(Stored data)
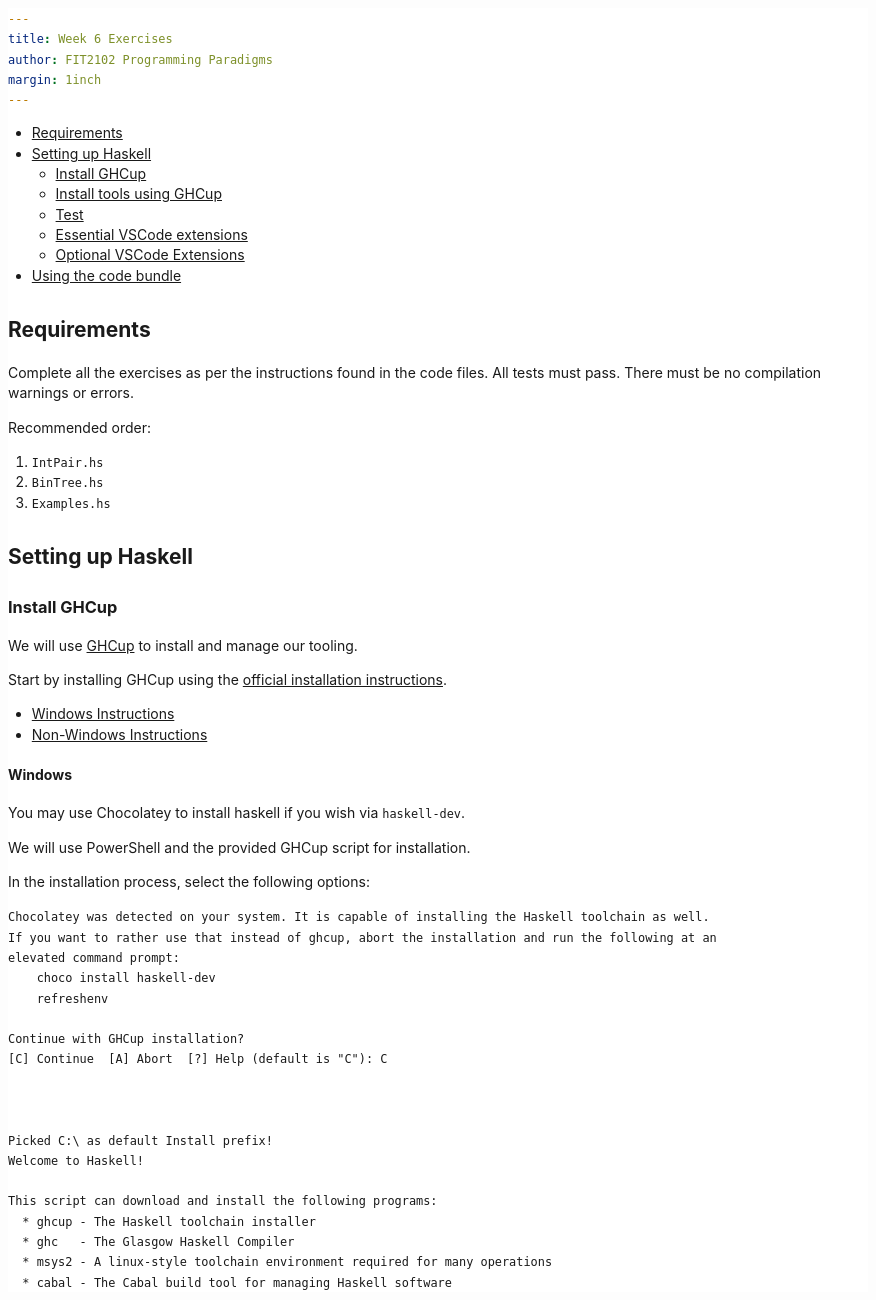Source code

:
 ```yaml
---
title: Week 6 Exercises
author: FIT2102 Programming Paradigms
margin: 1inch
---
```


- [Requirements](#requirements)
- [Setting up Haskell](#setting-up-haskell)
  - [Install GHCup](#install-ghcup)
  - [Install tools using GHCup](#install-tools-using-ghcup)
  - [Test](#test)
  - [Essential VSCode extensions](#essential-vscode-extensions)
  - [Optional VSCode Extensions](#optional-vscode-extensions)
- [Using the code bundle](#using-the-code-bundle)

## Requirements

Complete all the exercises as per the instructions found in the code files. All tests must pass. There must be no compilation warnings or errors.

Recommended order:
1. `IntPair.hs`
2. `BinTree.hs`
3. `Examples.hs`

## Setting up Haskell

### Install GHCup

We will use [GHCup](https://www.haskell.org/ghcup/) to install and manage our tooling.

Start by installing GHCup using the [official installation instructions](https://www.haskell.org/ghcup/install).

- [Windows Instructions](#windows)
- [Non-Windows Instructions](#not-windows)

#### Windows

You may use Chocolatey to install haskell if you wish via `haskell-dev`.

We will use PowerShell and the provided GHCup script for installation.

In the installation process, select the following options:

```
Chocolatey was detected on your system. It is capable of installing the Haskell toolchain as well.
If you want to rather use that instead of ghcup, abort the installation and run the following at an
elevated command prompt:
    choco install haskell-dev
    refreshenv

Continue with GHCup installation?
[C] Continue  [A] Abort  [?] Help (default is "C"): C



Picked C:\ as default Install prefix!
Welcome to Haskell!

This script can download and install the following programs:
  * ghcup - The Haskell toolchain installer
  * ghc   - The Glasgow Haskell Compiler
  * msys2 - A linux-style toolchain environment required for many operations
  * cabal - The Cabal build tool for managing Haskell software
```

[^6]: GHCi is a REPL (Read-Eval-Print-Loop), which means that whatever code you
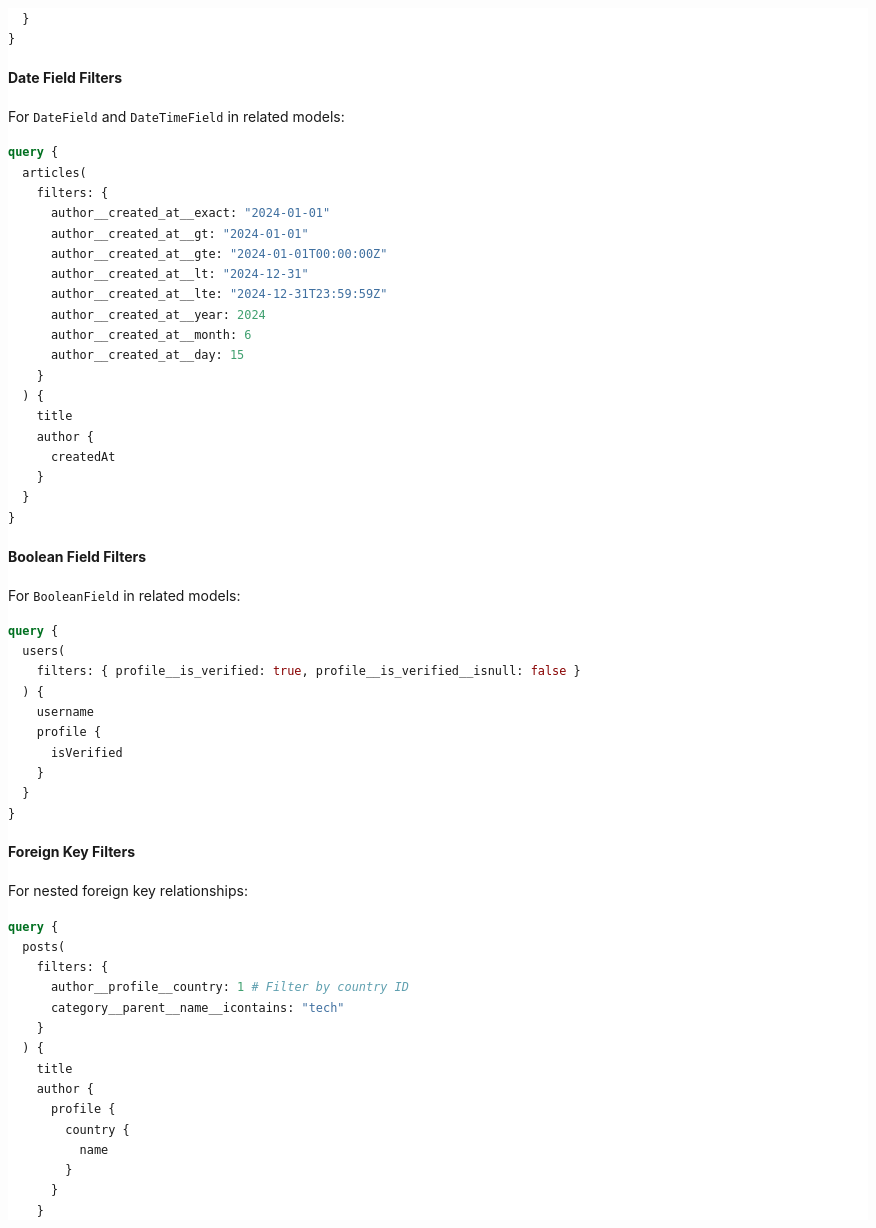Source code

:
 ```graphql
  }
}
```

#### Date Field Filters

For `DateField` and `DateTimeField` in related models:

```graphql
query {
  articles(
    filters: {
      author__created_at__exact: "2024-01-01"
      author__created_at__gt: "2024-01-01"
      author__created_at__gte: "2024-01-01T00:00:00Z"
      author__created_at__lt: "2024-12-31"
      author__created_at__lte: "2024-12-31T23:59:59Z"
      author__created_at__year: 2024
      author__created_at__month: 6
      author__created_at__day: 15
    }
  ) {
    title
    author {
      createdAt
    }
  }
}
```

#### Boolean Field Filters

For `BooleanField` in related models:

```graphql
query {
  users(
    filters: { profile__is_verified: true, profile__is_verified__isnull: false }
  ) {
    username
    profile {
      isVerified
    }
  }
}
```

#### Foreign Key Filters

For nested foreign key relationships:

```graphql
query {
  posts(
    filters: {
      author__profile__country: 1 # Filter by country ID
      category__parent__name__icontains: "tech"
    }
  ) {
    title
    author {
      profile {
        country {
          name
        }
      }
    }
```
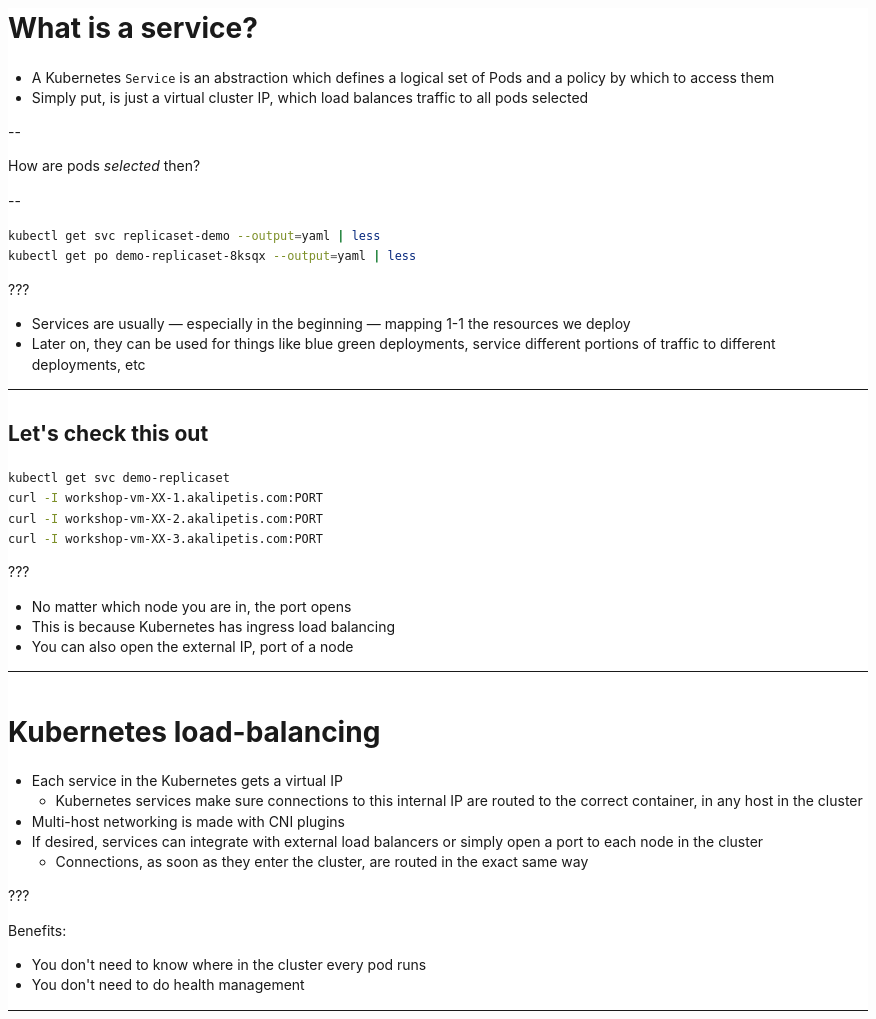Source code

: # What is a service?

* A Kubernetes `Service` is an abstraction which defines a logical set of Pods and a policy by which to access them
* Simply put, is just a virtual cluster IP, which load balances traffic to all pods selected

--

How are pods _selected_ then?

--

```bash
kubectl get svc replicaset-demo --output=yaml | less
kubectl get po demo-replicaset-8ksqx --output=yaml | less
```

???

* Services are usually — especially in the beginning — mapping 1-1 the resources we deploy
* Later on, they can be used for things like blue green deployments, service different portions of traffic to different deployments, etc

---

## Let's check this out

```bash
kubectl get svc demo-replicaset
curl -I workshop-vm-XX-1.akalipetis.com:PORT
curl -I workshop-vm-XX-2.akalipetis.com:PORT
curl -I workshop-vm-XX-3.akalipetis.com:PORT
```

???

* No matter which node you are in, the port opens
* This is because Kubernetes has ingress load balancing
* You can also open the external IP, port of a node

---

# Kubernetes load-balancing

* Each service in the Kubernetes gets a virtual IP
  * Kubernetes services make sure connections to this internal IP are routed to the correct container, in any host in the cluster
* Multi-host networking is made with CNI plugins
* If desired, services can integrate with external load balancers or simply open a port to each node in the cluster
  * Connections, as soon as they enter the cluster, are routed in the exact same way

???

Benefits:
* You don't need to know where in the cluster every pod runs
* You don't need to do health management

---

Requirement: Return each line above where the word "less" shows up.

Solution to this task:
kubectl get svc replicaset-demo --output=yaml | less
kubectl get po demo-replicaset-8ksqx --output=yaml | less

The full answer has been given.